= Text segment =
-*-
Beer At Yule: La Moneuse SWA, Brasserie De Blaugies, Belgium

We’ve had a look at a few beers from Brasserie de Blaugies: Darbyste , a fresh figgy saison (that I was calling a lambic for some reason); Saison d’Epeautre spelt saison; and La Moneuse, their rustic straight up saison. This is the final of the brewer’s four brews to try. It’s an upgrade of La Moneause, their 8% special winter ale or SWA from the 2004 bottling that I have held in the now very attractive stash from last winter to this one.

After the cage was removed, the cork barely needed a touch to pop out of the mouth. The beer pours a slightly clouded amber butterscotch with a fine thick rich off-white head. Fabulous in the mouth, a great pale ale starting out with a light pear-lemon sour tang followed by honey apple juiciness morphing into pale malt bread crust grain subsiding into a hint of white pepper and pear at the end of the end. There is a hint of nutmeg in the yeast but the whole thing is pretty restrained and keep in balance.
-*-
= Extracted data =

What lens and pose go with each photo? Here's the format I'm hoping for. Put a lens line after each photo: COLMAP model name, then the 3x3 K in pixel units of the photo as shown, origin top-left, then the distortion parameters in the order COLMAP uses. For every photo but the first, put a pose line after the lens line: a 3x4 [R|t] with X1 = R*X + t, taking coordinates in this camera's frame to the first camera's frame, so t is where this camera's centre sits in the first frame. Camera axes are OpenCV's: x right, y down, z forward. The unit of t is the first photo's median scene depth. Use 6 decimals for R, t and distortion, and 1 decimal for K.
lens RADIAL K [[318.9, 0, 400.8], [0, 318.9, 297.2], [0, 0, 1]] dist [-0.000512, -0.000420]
-*-
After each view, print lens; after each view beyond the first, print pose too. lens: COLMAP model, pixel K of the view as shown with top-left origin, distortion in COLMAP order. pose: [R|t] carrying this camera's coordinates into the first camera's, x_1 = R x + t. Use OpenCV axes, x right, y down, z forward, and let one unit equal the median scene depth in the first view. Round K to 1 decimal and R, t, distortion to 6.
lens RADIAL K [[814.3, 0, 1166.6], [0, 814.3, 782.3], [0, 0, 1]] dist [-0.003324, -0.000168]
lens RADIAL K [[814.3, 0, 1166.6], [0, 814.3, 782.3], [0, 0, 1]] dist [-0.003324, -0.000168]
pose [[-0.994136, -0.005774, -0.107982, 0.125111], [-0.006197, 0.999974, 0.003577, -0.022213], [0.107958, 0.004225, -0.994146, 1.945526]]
-*-
= Work to complete =
A. Return the part of the beer review that opens with the words containing "Beer At Yule: La" and closes with "to this one.".
B. Answer these questions from the beer review:
(i) What alcohol percentage does the review give for the special winter ale?
(ii) From which year's bottling was the beer held?
(iii) What color is the beer's head?

= Answer set =
A.
Beer At Yule: La Moneuse SWA, Brasserie De Blaugies, Belgium

We’ve had a look at a few beers from Brasserie de Blaugies: Darbyste , a fresh figgy saison (that I was calling a lambic for some reason); Saison d’Epeautre spelt saison; and La Moneuse, their rustic straight up saison. This is the final of the brewer’s four brews to try. It’s an upgrade of La Moneause, their 8% special winter ale or SWA from the 2004 bottling that I have held in the now very attractive stash from last winter to this one.

B.
(i) 8%
(ii) 2004
(iii) Off-white